Highland Park would largely be shaped after 1909, as in that same year the city would purchase Smith's Ferry to the north, from Northampton, and the Olmsted Brothers were commissioned to design Jones Point Park, previously identified on maps as Highland Park or "Monte Vista". In 1909, Pleasant Street was opened as a public thoroughfare north of the dingle, as the "Ivy League" streets were gradually built out with more residences. (Note: The street scheme, from north to south, includes, the names Vassar, Radcliffe, Princeton, Stanford, Amherst, Harvard, Wellesley, Dartmouth, Yale. The name Cornell also appears on older maps in what is now the northmost section of Cleveland Street.) In 1910, the remaining undeveloped tracts to the north would host a grand exhibition for the aviation stunts of Charles F. Willard. In the history of aviation, Willard was the first barnstormer, first person to fly 3 passengers in the United States, and first person to be shot out of the sky by a bullet— that of an annoyed farmer. Willard's feats would attract a crowd of more than 7,000 for the YMCA benefit exhibition, and thousands more would view his escapades from South Hadley and boats on the Connecticut River. It was reported that 24 streetcars were dedicated to moving out the crowd at the show's conclusion. By 1911, the Holyoke Street Railway was being extended through the neighborhood along Pleasant street toward Northampton Street and Mountain Park. Although not well documented, at some point leading up to 1911, the neighborhood was also considered as a railway stop for the Boston and Maine Railroad, whose former tracks run between its homes and the Connecticut River.

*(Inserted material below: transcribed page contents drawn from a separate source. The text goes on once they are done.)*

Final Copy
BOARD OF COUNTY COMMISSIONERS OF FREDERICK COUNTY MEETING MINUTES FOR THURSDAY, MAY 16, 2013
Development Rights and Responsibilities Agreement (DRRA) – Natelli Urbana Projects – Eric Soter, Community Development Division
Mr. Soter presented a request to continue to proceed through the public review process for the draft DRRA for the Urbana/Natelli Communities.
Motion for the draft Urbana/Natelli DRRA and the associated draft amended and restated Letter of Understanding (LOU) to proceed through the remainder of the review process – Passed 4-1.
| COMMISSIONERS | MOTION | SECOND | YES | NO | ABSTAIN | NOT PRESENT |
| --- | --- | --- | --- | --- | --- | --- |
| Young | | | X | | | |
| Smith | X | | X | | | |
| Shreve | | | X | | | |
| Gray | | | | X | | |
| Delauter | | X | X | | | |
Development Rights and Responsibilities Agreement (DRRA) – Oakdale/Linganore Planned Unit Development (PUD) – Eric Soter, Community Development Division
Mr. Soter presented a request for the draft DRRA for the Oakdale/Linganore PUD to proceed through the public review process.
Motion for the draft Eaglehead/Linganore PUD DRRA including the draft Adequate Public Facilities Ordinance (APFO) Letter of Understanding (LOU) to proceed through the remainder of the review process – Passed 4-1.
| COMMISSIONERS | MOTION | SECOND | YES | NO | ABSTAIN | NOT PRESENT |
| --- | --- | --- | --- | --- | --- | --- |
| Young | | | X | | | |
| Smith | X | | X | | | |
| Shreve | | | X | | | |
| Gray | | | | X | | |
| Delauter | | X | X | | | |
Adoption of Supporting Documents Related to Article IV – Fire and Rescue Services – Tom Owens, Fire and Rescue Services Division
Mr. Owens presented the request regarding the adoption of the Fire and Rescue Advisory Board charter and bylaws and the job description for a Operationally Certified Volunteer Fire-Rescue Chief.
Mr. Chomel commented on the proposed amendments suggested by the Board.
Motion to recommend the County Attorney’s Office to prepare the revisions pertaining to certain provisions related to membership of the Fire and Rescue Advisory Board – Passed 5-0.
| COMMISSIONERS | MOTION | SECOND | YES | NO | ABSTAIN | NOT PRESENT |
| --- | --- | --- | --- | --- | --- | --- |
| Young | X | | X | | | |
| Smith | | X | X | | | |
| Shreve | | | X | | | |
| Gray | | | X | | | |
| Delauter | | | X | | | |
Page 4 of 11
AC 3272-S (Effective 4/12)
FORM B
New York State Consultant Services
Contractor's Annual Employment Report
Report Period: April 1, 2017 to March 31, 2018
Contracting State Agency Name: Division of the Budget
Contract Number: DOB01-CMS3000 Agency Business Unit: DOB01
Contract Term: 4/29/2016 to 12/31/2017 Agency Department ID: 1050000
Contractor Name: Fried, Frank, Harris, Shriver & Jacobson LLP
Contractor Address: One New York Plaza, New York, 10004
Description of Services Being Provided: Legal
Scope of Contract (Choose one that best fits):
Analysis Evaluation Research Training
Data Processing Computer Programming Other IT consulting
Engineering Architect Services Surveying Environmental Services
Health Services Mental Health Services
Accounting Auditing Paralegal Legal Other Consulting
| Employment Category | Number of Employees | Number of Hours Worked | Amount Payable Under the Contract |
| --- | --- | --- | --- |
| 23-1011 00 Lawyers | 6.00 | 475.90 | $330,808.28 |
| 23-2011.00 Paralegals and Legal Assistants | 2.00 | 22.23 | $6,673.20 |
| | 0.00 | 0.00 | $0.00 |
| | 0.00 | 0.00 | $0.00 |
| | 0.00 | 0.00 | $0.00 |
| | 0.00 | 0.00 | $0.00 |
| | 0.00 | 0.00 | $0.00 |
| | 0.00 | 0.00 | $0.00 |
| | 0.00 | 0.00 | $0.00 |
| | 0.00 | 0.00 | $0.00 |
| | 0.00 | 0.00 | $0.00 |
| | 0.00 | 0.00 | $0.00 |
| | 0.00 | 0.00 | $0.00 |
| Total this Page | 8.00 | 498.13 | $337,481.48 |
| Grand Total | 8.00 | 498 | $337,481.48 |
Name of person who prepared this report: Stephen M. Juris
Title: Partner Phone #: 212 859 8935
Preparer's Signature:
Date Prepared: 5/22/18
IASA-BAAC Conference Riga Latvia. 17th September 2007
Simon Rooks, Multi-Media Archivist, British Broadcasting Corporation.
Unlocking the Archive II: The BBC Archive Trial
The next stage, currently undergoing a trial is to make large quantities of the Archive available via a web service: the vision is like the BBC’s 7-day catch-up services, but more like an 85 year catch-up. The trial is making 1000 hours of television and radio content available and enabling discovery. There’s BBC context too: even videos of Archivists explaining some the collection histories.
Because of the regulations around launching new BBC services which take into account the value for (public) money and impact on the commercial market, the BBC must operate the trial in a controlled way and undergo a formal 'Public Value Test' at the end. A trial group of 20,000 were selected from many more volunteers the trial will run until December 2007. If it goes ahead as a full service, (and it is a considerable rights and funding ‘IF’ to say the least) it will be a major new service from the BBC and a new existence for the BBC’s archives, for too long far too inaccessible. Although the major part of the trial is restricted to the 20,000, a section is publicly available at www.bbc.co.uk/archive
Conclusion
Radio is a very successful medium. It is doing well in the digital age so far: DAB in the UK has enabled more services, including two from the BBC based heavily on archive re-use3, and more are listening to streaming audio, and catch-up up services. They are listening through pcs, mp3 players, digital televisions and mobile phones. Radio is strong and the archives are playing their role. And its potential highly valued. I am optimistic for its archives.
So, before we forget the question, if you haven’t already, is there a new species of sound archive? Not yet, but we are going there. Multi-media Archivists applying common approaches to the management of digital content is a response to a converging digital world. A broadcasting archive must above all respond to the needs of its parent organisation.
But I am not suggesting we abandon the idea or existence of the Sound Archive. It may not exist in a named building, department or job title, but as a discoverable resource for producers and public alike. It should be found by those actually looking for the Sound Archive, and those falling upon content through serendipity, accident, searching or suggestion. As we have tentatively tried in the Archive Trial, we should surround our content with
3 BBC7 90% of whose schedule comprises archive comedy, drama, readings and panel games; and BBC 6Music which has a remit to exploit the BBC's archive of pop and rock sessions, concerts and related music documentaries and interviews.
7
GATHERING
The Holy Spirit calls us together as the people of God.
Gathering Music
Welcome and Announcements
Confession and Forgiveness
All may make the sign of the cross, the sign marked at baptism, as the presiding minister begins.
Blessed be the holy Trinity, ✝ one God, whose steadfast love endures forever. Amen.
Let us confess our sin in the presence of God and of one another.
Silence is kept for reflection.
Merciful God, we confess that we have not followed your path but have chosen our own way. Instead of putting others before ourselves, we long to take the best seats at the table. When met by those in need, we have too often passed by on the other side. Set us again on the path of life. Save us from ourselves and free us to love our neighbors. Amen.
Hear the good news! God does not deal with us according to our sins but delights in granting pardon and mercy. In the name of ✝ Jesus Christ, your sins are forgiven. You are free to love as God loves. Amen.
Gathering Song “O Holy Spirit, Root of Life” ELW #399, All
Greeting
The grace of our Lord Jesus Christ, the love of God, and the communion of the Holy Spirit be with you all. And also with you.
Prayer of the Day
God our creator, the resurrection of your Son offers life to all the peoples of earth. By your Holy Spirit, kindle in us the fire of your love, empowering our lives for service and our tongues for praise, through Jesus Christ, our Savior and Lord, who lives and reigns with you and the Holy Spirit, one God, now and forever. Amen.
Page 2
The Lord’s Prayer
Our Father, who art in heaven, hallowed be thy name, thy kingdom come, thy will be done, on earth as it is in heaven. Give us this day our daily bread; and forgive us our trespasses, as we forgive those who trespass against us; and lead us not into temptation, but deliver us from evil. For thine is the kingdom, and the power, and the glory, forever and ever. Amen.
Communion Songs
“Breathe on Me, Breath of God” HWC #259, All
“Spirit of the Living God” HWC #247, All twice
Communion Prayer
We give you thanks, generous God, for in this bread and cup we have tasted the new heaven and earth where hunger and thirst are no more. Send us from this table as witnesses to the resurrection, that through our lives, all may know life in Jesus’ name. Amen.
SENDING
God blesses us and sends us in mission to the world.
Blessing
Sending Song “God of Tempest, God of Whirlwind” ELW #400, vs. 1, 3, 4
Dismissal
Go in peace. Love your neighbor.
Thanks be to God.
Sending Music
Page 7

In 1913 the new neighborhood's residents began to organize, hosting banquets and plays, forming the Highland Park Club. Seeking a clubhouse and amphitheater, Hoyt and his associates would donate a plot of land at 250 Pleasant Street to the club for these purposes, and before 1919 a club house in the Tudor Revival style was constructed on that spot.

Up through the mid 1920s the community house would serve as a social space for neighborhood dances, mayoral political campaigns, and even received Second Lady Grace Coolidge for a reception after her husband had become Warren G. Harding's Vice-President.

In 1923, the community house began functioning as a private school, known as the Lovering School, and was partially reconstructed after a fire that same year. It would continue to be used in this capacity until its last class graduated in 1939, and was converted to a private residence thereafter.